*EXERCISE DIRECTIONS*
Images excluded, reproduce each line of the records exactly as it stands.

□ □ □ □ □ □ □

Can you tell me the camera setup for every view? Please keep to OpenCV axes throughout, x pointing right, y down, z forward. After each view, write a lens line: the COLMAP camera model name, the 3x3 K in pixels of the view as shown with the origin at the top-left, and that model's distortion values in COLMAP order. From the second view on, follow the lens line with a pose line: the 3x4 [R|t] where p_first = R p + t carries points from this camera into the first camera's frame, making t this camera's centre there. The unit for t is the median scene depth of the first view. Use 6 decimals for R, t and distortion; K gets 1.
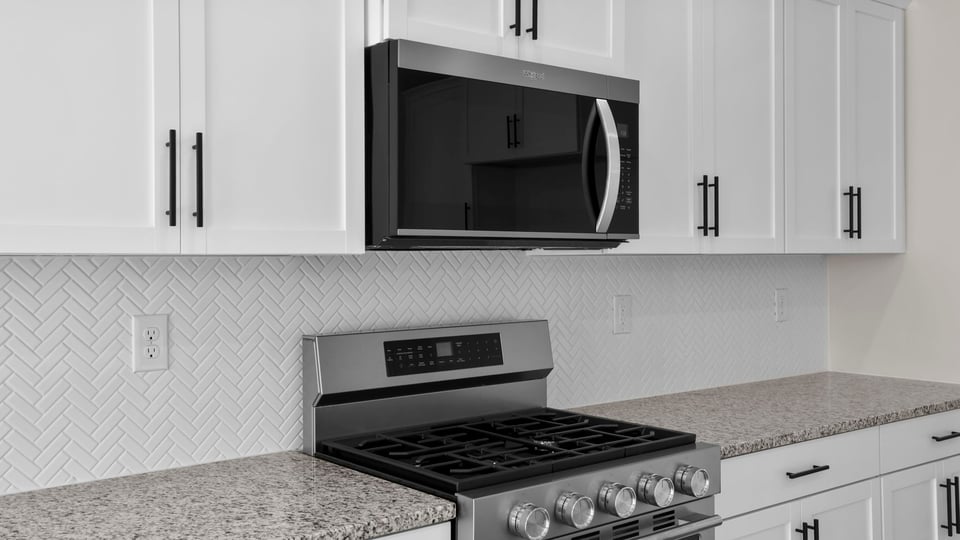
lens RADIAL K [[922.4, 0, 469.8], [0, 922.4, 258.4], [0, 0, 1]] dist [0.048544, 0.033600]
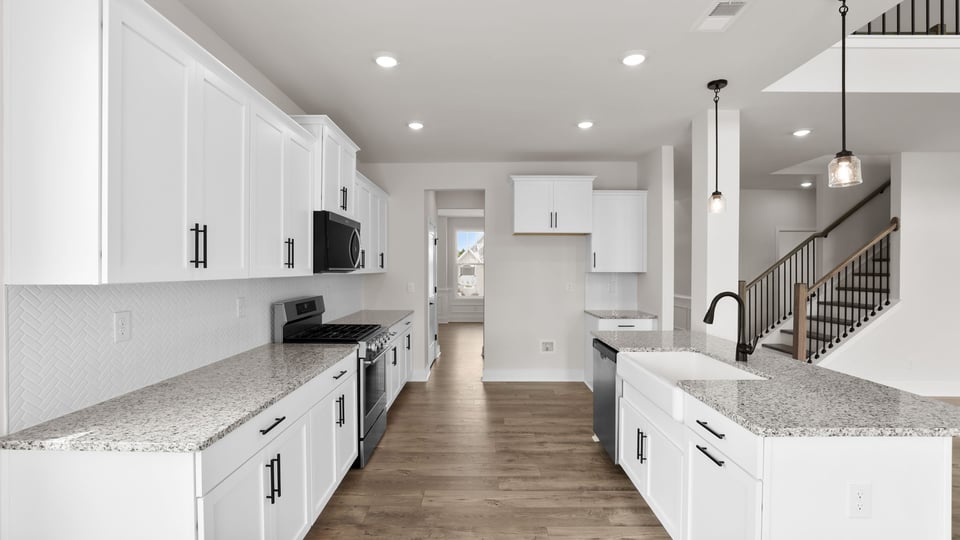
lens RADIAL K [[426.2, 0, 473.6], [0, 426.2, 266.0], [0, 0, 1]] dist [-0.047220, 0.017610]
pose [[0.639963, 0.011985, 0.768312, -0.763026], [-0.006341, 0.999927, -0.010316, -0.022640], [-0.768380, 0.001730, 0.639992, -0.317297]]
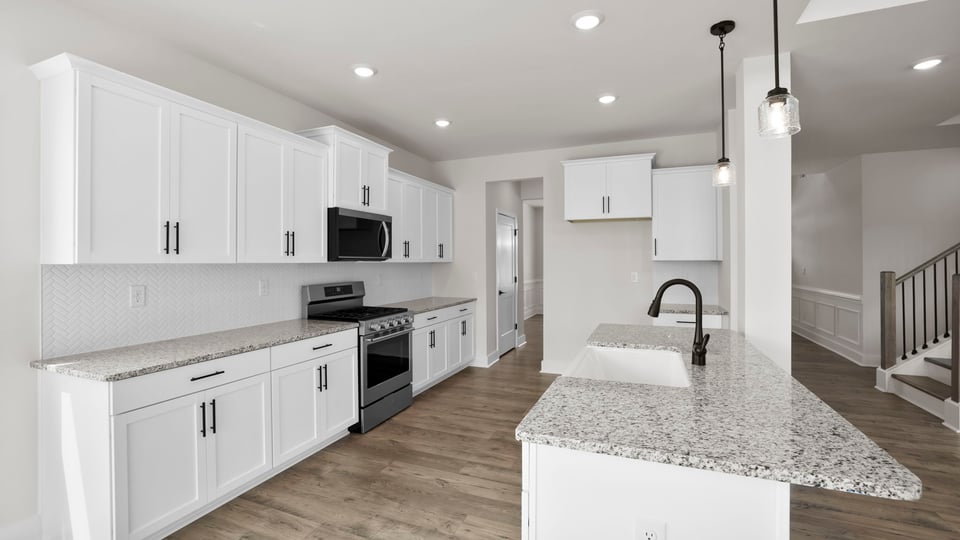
lens RADIAL K [[418.8, 0, 473.7], [0, 418.8, 255.3], [0, 0, 1]] dist [-0.028655, 0.001037]
pose [[0.879481, 0.010514, 0.475818, -0.344037], [-0.002953, 0.999857, -0.016636, -0.007351], [-0.475925, 0.013226, 0.879387, -0.674649]]
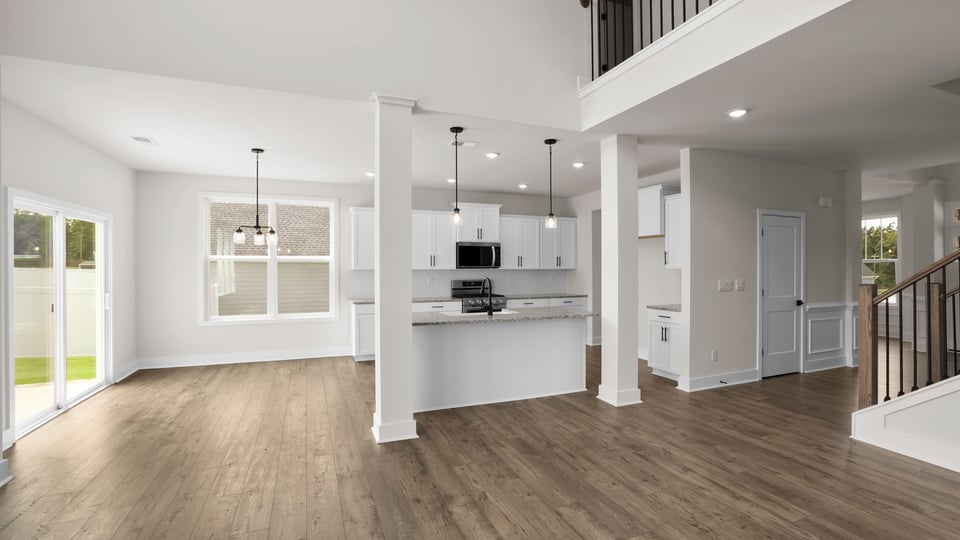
lens RADIAL K [[426.2, 0, 473.6], [0, 426.2, 266.0], [0, 0, 1]] dist [-0.047220, 0.017610]
pose [[0.954698, 0.003271, -0.297560, 0.931644], [-0.003835, 0.999992, -0.001312, -0.024276], [0.297553, 0.002394, 0.954702, -2.018417]]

□ □ □ □ □ □ □

*REPLY TO THE EXERCISE*
Can you tell me the camera setup for every view? Please keep to OpenCV axes throughout, x pointing right, y down, z forward. After each view, write a lens line: the COLMAP camera model name, the 3x3 K in pixels of the view as shown with the origin at the top-left, and that model's distortion values in COLMAP order. From the second view on, follow the lens line with a pose line: the 3x4 [R|t] where p_first = R p + t carries points from this camera into the first camera's frame, making t this camera's centre there. The unit for t is the median scene depth of the first view. Use 6 decimals for R, t and distortion; K gets 1.
lens RADIAL K [[922.4, 0, 469.8], [0, 922.4, 258.4], [0, 0, 1]] dist [0.048544, 0.033600]
lens RADIAL K [[426.2, 0, 473.6], [0, 426.2, 266.0], [0, 0, 1]] dist [-0.047220, 0.017610]
pose [[0.639963, 0.011985, 0.768312, -0.763026], [-0.006341, 0.999927, -0.010316, -0.022640], [-0.768380, 0.001730, 0.639992, -0.317297]]
lens RADIAL K [[418.8, 0, 473.7], [0, 418.8, 255.3], [0, 0, 1]] dist [-0.028655, 0.001037]
pose [[0.879481, 0.010514, 0.475818, -0.344037], [-0.002953, 0.999857, -0.016636, -0.007351], [-0.475925, 0.013226, 0.879387, -0.674649]]
lens RADIAL K [[426.2, 0, 473.6], [0, 426.2, 266.0], [0, 0, 1]] dist [-0.047220, 0.017610]
pose [[0.954698, 0.003271, -0.297560, 0.931644], [-0.003835, 0.999992, -0.001312, -0.024276], [0.297553, 0.002394, 0.954702, -2.018417]]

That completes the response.